The deadline neared, and Estefan remained inside the home. Twenty-two people chanted Hail Marys, clutching rosary beads and Gatorade.

At 2 p.m. as the crowd swelled to its peak, a nearly solid mass from NW 24th Ave. to the edge of the Gonzalez's yard, Estefan emerged.

"The father is a victim, too. He is a victim of the repressive government of Fidel Castro," she said. "We extend our hand to him. We extend our prayers to him. We understand he is in a difficult situation."

The crowd cheered though it was almost impossible to hear her over the din of three helicopters hovering and a small plane towing a banner that read: "Liberty and Justice for Elian. www.agenda-cuba.org."

2:01 p.m. No marshals.

2:15 p.m. Spanish radio quoted Reno saying no marshals would show up at 2:01. More cheering.

2:30 p.m. A woman with a bullhorn reported that Janet Reno had resigned. Heads swiveled to her. "The Virgin Mary has told me," she said.

A series of musicians performed for the crowd as it grew slowly less tense. Arturo Sandoval, the trumpeter, played the national anthems of Cuba and the United States. Car horns blared for hours.

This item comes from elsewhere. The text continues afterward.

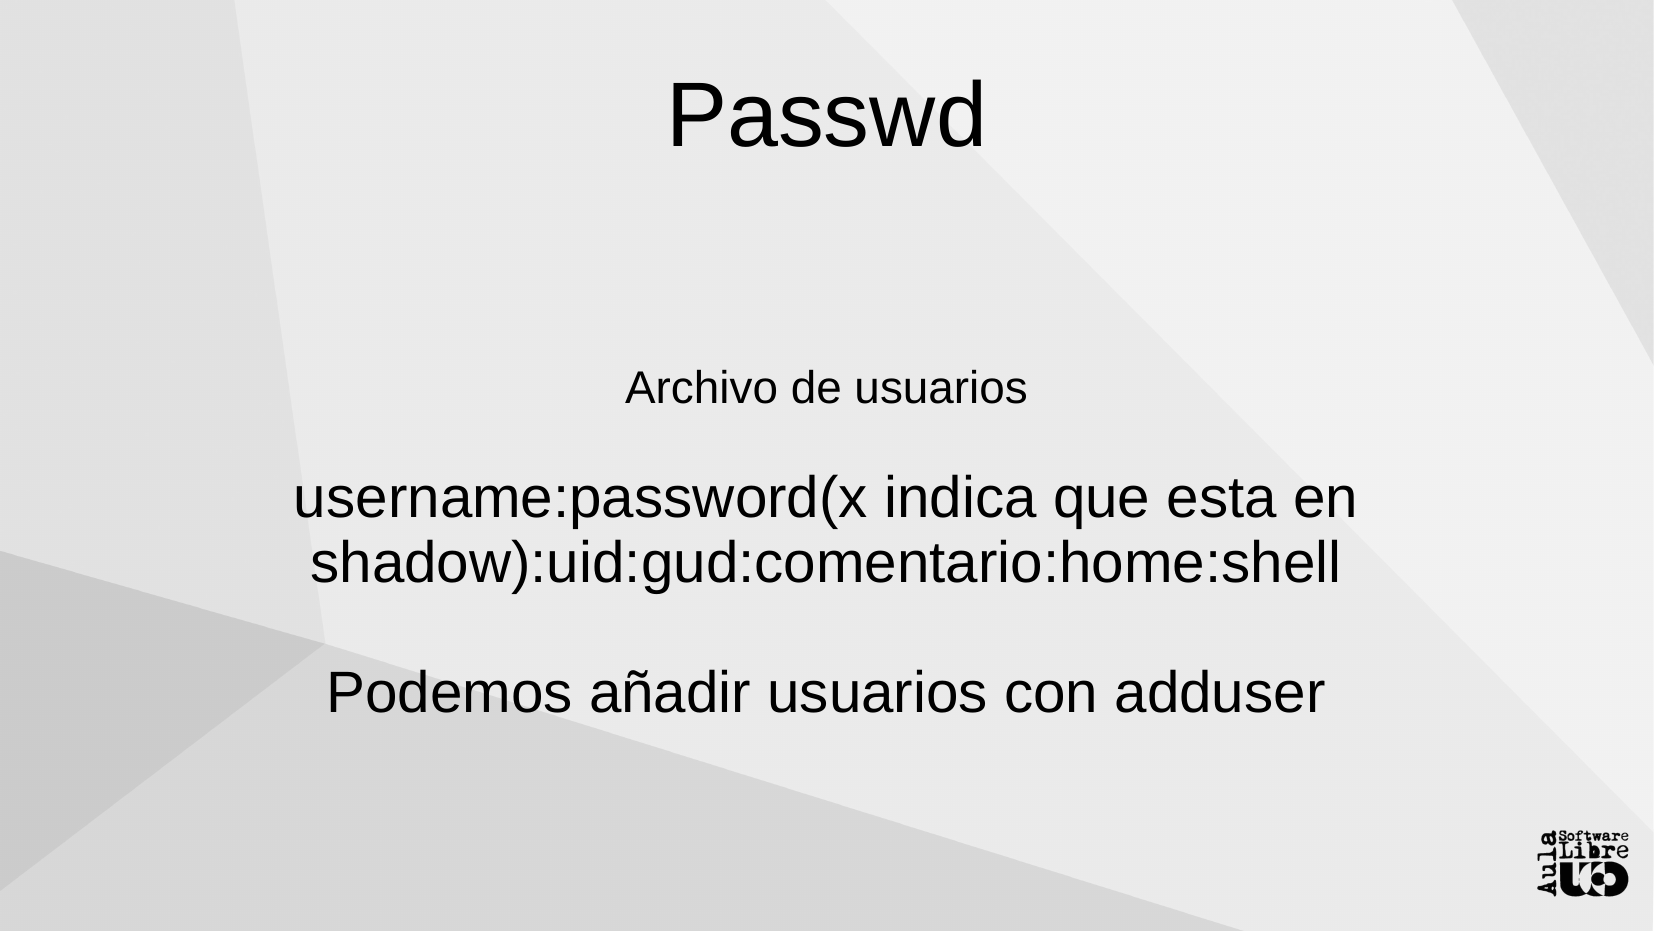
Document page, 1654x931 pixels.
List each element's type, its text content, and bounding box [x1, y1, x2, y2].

title Passwd [82, 37, 1571, 193]
picture [0, 0, 1654, 931]
subtitle Archivo de usuarios username:password(x indica que esta en shadow):uid:gud:comentario:home:shell Podemos añadir usuarios con adduser [82, 209, 1571, 877]
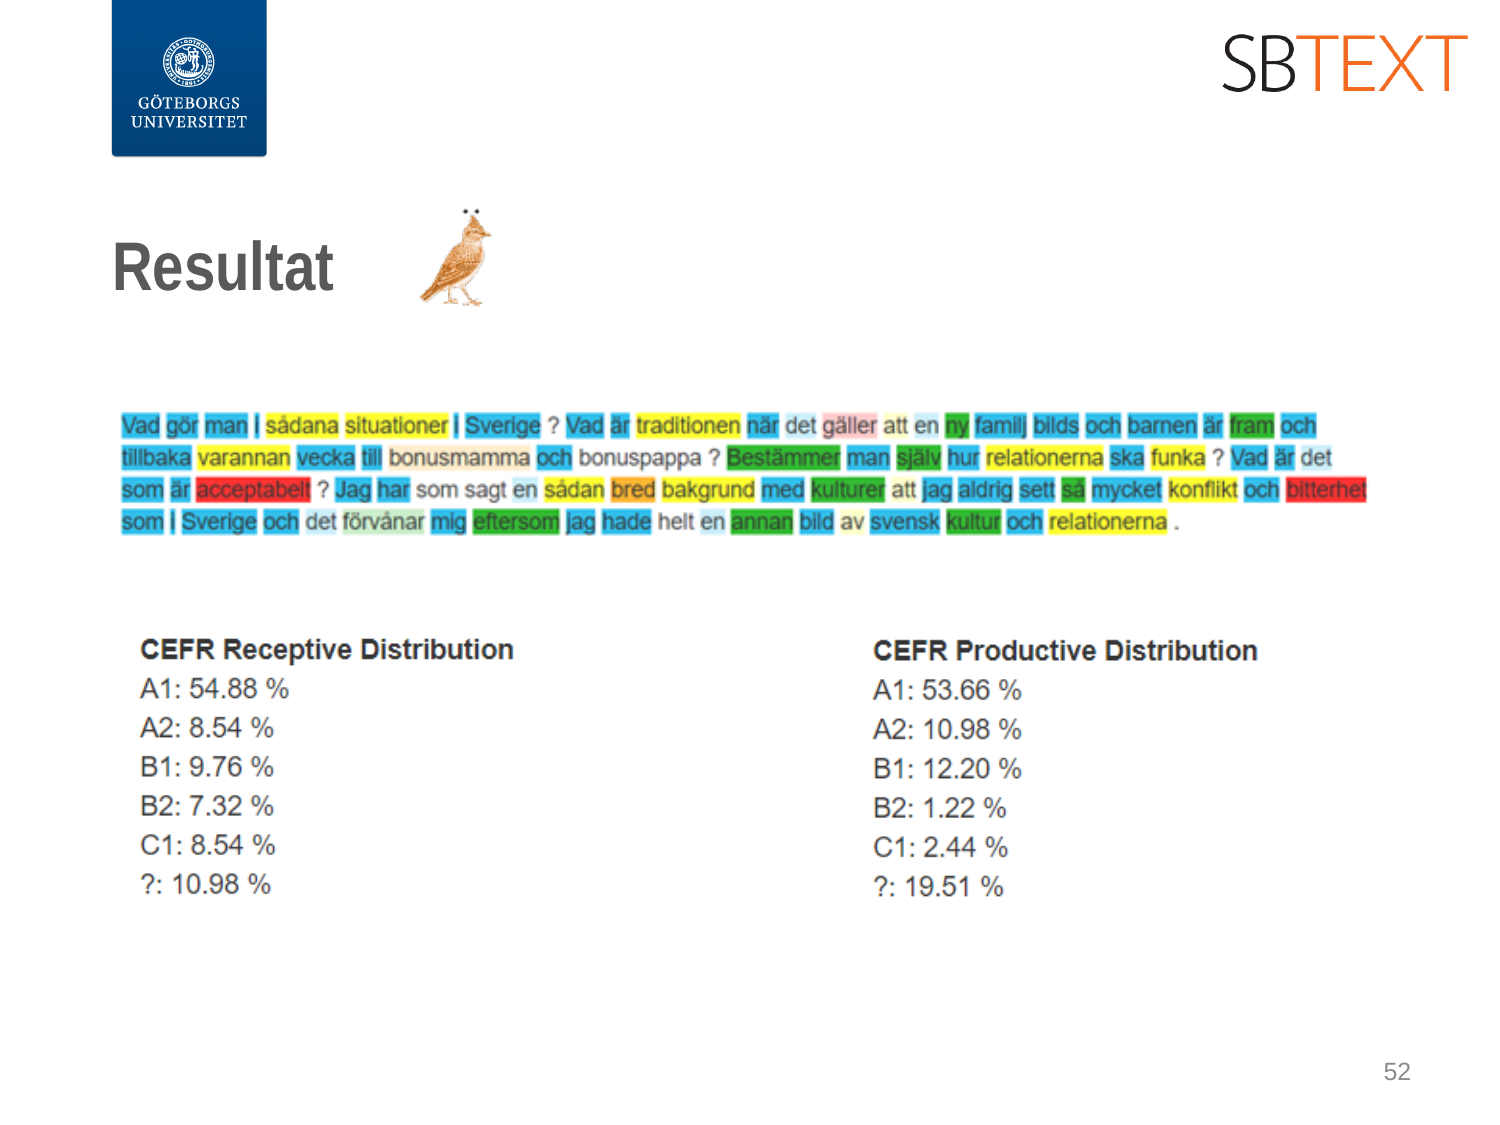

Ramon Sanchez, mindful of the unstable dynamics of large crowds, kept a steady march up and down the barricades, carrying bits of information like a pollen-coated bee. Still, he avoided the media.

When word came that the federal court had issued a temporary stay, the smell of cigar smoke began to waft over the crowd. The singing intensified. So did the defiance.

"When the Cubans protest, we, like, own Miami," said Jeannette Walled, 21, who lives in the heart of Little Havana. "People get scared. I guess Janet Reno got a little scared of that, seeing us all together."

Cigar in hand, aspiring singer Fabienne Dominique, 28, said the will of a unified Cuban-American community is an irresistible force.

"It always gets us what we want."

By 4 p.m. Armando Gutierrez, the family's counselor, felt jovial enough to show a reporter a curious barometer of how big this story has become. Flipping open his cellular phone he showed the number of minutes of incoming calls he has logged since December: 53,849.

"Lucky for me incoming calls are free," Gutierrez said. "The company probably wants to drop me."

A Miami officer ran up to Sanchez, who was speaking his first words to a reporter all day, and hugged him because he was so happy about the court's decision.

No one was really minding the lock on the gate anymore.

At 7 p.m., Elian emerged for the first time, waving his arms like a little politician. The crowd erupted in delight.

"Libertad! Libertad!"

Gutierrez said he knows that Miami's hold on the little boy is tenuous and could change as soon as this morning.

But the front gate is unlocked. For now.